Qui sta il punto che riguarda tutti. Le aziende non sono tribunali; sono barometri del rischio. Valutano mercati, vendite, reputazione, rifornimenti, umori dei clienti. Quando il costo reputazionale si gonfia, anche un logo da quattro centimetri diventa un macigno. Il boicottaggio gioca su questo: rendere proibitivo, o almeno molto scomodo, ogni gesto di normalizzazione dei rapporti con Israele, a prescindere dai contenuti reali di un accordo. Reebok non sembra aver stracciato un contratto “globale” con l’IFA, perché quel contratto non c’era; ha però deciso di sfilarsi dal simbolo più visibile, quello che viene testimoniato da tutte le riprese televisive. È la logica del danno reputazionale: colpire ciò che si vede.

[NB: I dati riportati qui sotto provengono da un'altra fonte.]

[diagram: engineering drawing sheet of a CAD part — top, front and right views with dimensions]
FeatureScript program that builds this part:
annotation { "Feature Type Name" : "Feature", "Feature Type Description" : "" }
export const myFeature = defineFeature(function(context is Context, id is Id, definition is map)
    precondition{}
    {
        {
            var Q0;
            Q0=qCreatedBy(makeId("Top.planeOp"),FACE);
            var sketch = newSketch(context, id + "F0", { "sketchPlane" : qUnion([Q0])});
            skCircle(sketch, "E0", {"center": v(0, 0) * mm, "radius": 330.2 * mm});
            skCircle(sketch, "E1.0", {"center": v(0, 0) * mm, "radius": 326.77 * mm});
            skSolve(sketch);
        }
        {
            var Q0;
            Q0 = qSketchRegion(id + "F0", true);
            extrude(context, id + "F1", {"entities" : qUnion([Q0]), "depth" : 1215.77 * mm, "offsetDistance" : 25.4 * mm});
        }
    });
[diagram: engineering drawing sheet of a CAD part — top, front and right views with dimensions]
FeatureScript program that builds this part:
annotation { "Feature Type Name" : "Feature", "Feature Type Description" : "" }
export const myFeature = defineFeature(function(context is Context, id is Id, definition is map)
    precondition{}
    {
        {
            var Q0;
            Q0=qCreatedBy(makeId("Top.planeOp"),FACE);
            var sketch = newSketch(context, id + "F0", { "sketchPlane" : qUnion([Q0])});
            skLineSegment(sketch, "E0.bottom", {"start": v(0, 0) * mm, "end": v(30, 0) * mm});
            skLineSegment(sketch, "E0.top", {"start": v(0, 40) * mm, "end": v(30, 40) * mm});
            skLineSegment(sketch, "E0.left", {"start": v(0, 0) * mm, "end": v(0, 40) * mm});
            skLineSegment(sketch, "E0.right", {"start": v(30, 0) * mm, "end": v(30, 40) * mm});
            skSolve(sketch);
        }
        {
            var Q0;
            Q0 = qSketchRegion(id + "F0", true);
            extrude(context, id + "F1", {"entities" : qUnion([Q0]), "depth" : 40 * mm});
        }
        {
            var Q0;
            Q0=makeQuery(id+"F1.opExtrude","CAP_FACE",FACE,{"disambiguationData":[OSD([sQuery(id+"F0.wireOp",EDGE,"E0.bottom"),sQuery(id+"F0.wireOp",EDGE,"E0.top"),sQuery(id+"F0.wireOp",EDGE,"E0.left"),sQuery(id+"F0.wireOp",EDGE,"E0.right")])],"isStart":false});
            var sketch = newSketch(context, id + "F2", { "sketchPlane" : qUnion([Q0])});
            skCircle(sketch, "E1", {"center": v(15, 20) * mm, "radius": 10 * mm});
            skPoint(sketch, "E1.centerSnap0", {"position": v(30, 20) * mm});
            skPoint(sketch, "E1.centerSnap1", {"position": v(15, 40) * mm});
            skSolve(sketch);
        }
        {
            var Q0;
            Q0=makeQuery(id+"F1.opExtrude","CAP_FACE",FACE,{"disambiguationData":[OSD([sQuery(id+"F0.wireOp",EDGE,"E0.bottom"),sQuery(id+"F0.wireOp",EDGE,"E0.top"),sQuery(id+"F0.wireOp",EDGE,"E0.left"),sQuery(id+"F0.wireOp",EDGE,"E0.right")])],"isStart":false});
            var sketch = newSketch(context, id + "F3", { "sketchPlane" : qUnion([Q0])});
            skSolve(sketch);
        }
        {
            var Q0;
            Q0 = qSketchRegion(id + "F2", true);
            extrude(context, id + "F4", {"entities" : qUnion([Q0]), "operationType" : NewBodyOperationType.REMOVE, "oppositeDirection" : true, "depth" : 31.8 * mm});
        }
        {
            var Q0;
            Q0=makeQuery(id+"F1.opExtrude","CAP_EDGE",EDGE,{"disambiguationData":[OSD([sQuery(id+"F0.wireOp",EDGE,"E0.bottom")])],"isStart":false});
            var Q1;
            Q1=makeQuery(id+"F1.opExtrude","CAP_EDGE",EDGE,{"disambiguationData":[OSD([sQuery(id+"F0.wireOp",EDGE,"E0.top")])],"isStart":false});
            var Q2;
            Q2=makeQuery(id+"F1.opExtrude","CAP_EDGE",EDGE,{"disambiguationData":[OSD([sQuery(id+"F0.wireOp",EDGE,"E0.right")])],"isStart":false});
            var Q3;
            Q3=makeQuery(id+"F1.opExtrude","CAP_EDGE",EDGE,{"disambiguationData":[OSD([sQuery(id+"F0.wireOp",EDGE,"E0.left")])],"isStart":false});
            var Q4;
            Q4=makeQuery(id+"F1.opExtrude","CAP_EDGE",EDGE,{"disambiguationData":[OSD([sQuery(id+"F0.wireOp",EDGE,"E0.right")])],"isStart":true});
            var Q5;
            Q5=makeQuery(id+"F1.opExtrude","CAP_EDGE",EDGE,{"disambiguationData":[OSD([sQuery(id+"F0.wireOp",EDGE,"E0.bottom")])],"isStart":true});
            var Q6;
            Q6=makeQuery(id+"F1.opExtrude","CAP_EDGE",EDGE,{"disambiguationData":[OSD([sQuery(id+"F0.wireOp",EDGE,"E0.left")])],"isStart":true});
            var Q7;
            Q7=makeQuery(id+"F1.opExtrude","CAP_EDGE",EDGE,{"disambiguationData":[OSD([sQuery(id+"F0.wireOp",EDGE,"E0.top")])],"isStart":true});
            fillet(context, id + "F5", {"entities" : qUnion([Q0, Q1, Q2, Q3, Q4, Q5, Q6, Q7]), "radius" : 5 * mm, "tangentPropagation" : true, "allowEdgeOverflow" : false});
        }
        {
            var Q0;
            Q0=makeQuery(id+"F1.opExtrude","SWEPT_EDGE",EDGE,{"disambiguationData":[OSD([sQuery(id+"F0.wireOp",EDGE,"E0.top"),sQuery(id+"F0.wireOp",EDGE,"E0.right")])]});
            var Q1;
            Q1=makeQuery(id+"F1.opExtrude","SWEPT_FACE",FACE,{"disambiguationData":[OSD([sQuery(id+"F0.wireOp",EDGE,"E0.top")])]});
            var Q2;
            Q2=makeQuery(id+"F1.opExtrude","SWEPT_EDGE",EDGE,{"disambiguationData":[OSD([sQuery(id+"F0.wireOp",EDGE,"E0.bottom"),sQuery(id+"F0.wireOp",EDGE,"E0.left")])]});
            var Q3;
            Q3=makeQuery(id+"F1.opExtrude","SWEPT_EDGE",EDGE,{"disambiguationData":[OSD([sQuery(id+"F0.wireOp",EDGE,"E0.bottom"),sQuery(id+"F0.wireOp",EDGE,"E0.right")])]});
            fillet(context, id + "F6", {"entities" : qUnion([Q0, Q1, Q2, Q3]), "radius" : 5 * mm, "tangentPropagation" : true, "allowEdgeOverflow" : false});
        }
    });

C’è poi un equivoco utile alla propaganda: raccontare ogni passaggio come “ritirata storica”. In realtà il settore ha vissuto un rimpallo continuo visto che Adidas si era sfilata anni fa, Puma non ha rinnovato, l’Erreà italiana ha fatto un passo indietro in piena bufera, Reebok è entrata e ora riduce l’esposizione. Non un fronte unico, ma un’oscillazione opportunistica in base alla temperatura dei mercati. Eppure l’effetto cumulativo è reale: il messaggio al mondo corporate è che lavorare con Israele comporta un premio al rischio, anche solo sull’immagine.

E il coraggio? La parola non è romantica e nel business significa assumersi costi prevedibili per mantenere un principio, una partnership, un mercato. Esistono casi in cui marchi hanno retto all’onda lunga delle campagne coordinate, difendendo la libertà di impresa, la neutralità dello sport, o semplicemente gli impegni presi. Qui, invece, ha prevalso la logica del “minimizzare l’impatto”, e cioè, togliere il logo per togliersi dai guai, scaricando sul distributore locale l’onere di fornire materiale tecnico, e lasciando alla federazione il compito di gestire le ricadute. Non è un crimine, è una scelta che però segnala un ecosistema in cui la politica delle piazze detta l’agenda ai reparti marketing.

Per Israele il danno non è tanto economico quanto simbolico. La maglia di una nazionale è una vetrina globale e ogni rinuncia di un brand internazionale ingrandisce il quadro dell’isolamento. È vero che la federazione non è rimasta nuda, e che tra sponsor locali e partner più piccoli le soluzioni si trovano; è vero anche che il tecnico, lo stesso giorno dell’annuncio della ritirata di Reebok, ha indossato la t-shirt incriminata come a dire “andiamo avanti”. Però il frame mediatico è già fissato: “cedimento al boicottaggio”. E quando il titolo è quello, il resto si legge poco perché scritto a caratteri minuscoli.